SFPD chief: Restaurants and cafes refusing to accept cash are against the law


Seemingly out of fears that folding money or giving change poses a threat of coronavirus transmission, many San Francisco restaurants, cafes and coffee shops have announced they will only accept credit card or app payments. It’s a practice that violates San Francisco law, the city’s police chief reiterated Monday, saying citizens who observe restaurants or other businesses refusing to accept cash payments should report it to authorities.

Monday’s press conference wasn’t the first time the issue had been raised. When the Bay Area’s shelter was first ordered in March, Gloria Chan, a spokeswoman for San Francisco’s Office of Economic and Workforce Development, said the city’s law requiring all businesses to accept cash payments will remain in effect. “We are currently not discussing freezing this important equity policy,” Chan said at the time. “As a city, we must continue to ensure that everyone can purchase goods, whether they have access to credit or non-cash means of payment.”

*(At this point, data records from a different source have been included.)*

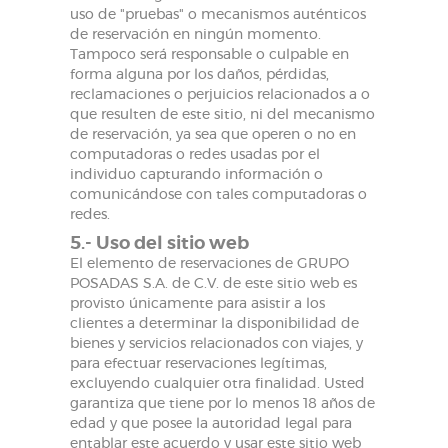
uso de "pruebas" o mecanismos auténticos
de reservación en ningún momento.
Tampoco será responsable o culpable en
forma alguna por los daños, pérdidas,
reclamaciones o perjuicios relacionados a o
que resulten de este sitio, ni del mecanismo
de reservación, ya sea que operen o no en
computadoras o redes usadas por el
individuo capturando información o
comunicándose con tales computadoras o
redes.
5.- Uso del sitio web
El elemento de reservaciones de GRUPO
POSADAS S.A. de C.V. de este sitio web es
provisto únicamente para asistir a los
clientes a determinar la disponibilidad de
bienes y servicios relacionados con viajes, y
para efectuar reservaciones legítimas,
excluyendo cualquier otra finalidad. Usted
garantiza que tiene por lo menos 18 años de
edad y que posee la autoridad legal para
entablar este acuerdo y usar este sitio web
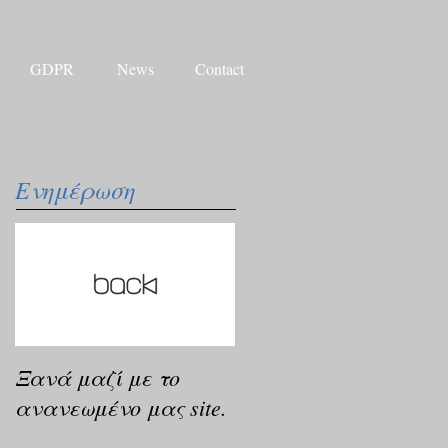
GDPR
News
Contact
Ενημέρωση
Ξανά μαζί με το
ανανεωμένο μας site.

Despite this claim, a significant number of restaurants that remain open for takeout and delivery publicly state that they no longer accept cash. Some, like coffeehouse chain Philz, have even made it a selling point: the latter told the SF Chronicle In April that customers can only order “via the Philz Mobile App”. When asked by Eater SF, a Philz spokesperson confirmed: “All orders must be facilitated by the customer via their mobile phone and the Philz app.” When asked how this worked with SF’s cash acceptance policy, the spokesperson said: “The Philz Team has nothing to add to your question.”

But on Monday, San Francisco Police Chief Bill Scott said businesses that refuse to accept cash are breaking the law. “The cash acceptance regulation is still in effect,” Scott said Monday. “It wasn’t suspended. And I want to remind everyone what the point of this is – this is about justice. Not everyone has a credit card or ATM card, and people need basic services.”

Scott’s words echo those of then-District 5 supervisor Vallie Brown, who successfully passed legislation in 2019 All retail stores in San Francisco must accept cash payments. The law doesn’t apply to pop-ups or food trucks, but all brick-and-mortar restaurants (and other SF businesses) have been said to comply for over a year. At the time, Brown said the law was intended to “reveal the discrimination and elitist nature of the [no cash] Business model where customers need bank accounts and a smartphone to buy items.”

Brown, of course, didn’t foresee the pandemic when she proposed her legislation, and many restaurants and cafes say the cash waiver is to protect workers who handle cash at risk of infection. In conversation with the SF Chroniclehowever, UCSF Professor of Epidemiology and Expert in Infectious Diseases George Rutherford says that “there is a very small chance that the virus could spread from cash to a person… It’s a relatively uncommon event, but that doesn’t mean it can’t happen.” According to Rutherford, credit cards or cell phones pose just as great a threat because “viruses live not only on paper money, but also on plastic”.

According to that Centers for Disease Control and Prevention (CDC) it is believed that transmission of COVID-19 “spreads primarily from person to person,” either “between people who are in close contact with each other (within about 6 feet)” or ” through respiratory droplets produced when an infected person coughs or sneezes.”

“It is possible for a person to get COVID-19 by touching a surface or object that has the virus on it and then touching their own mouth, nose or possibly their eyes.” says the CDC“but this is not considered the main route of spread of the virus.”

Fact checking organizations like Snopes say fears of cash as a virus transmission medium may have started a much shared article from a UK-based publication, headlined “Dirty banknotes may spread coronavirus, WHO suggests.” According to World Health Organization spokeswoman Fadela Chaib, the article misrepresented the WHO stance. “We did NOT say that cash transmits the coronavirus.” Chaib says MarketWatch. “We were asked if we think banknotes could transmit COVID-19 and we said wash your hands after handling money, especially if you’re handling or eating food,” he says, but “WHO has NOT said banknotes would transmit COVID-19, nor have we issued any warnings or statements in this regard.”

And yet these fears seem to exist. This correspondent, for example, witnessed firsthand the rejection of a cash sale last week. A bakery offering home cooking staples refused to take cash from a woman trying to buy flour, saying it was “no longer allowed”. When the woman said she didn’t have a credit card, the worker just said she was sorry and there was nothing she could do. Another customer offered to take the cash and pay for the woman’s purchase with a credit card, but otherwise the cardless woman would have been unlucky.

Situations like this are why the law exists, Scott says, because it’s about “making sure everyone in our city has access to what they need. That’s the spirit of it.”

Scott says when people come across businesses that don’t comply with the Cash Acceptance Act, “the right place to go is to call our non-emergency number — that is, if you need a police officer to respond to resolve the issue.” . This is 415-553-0123.”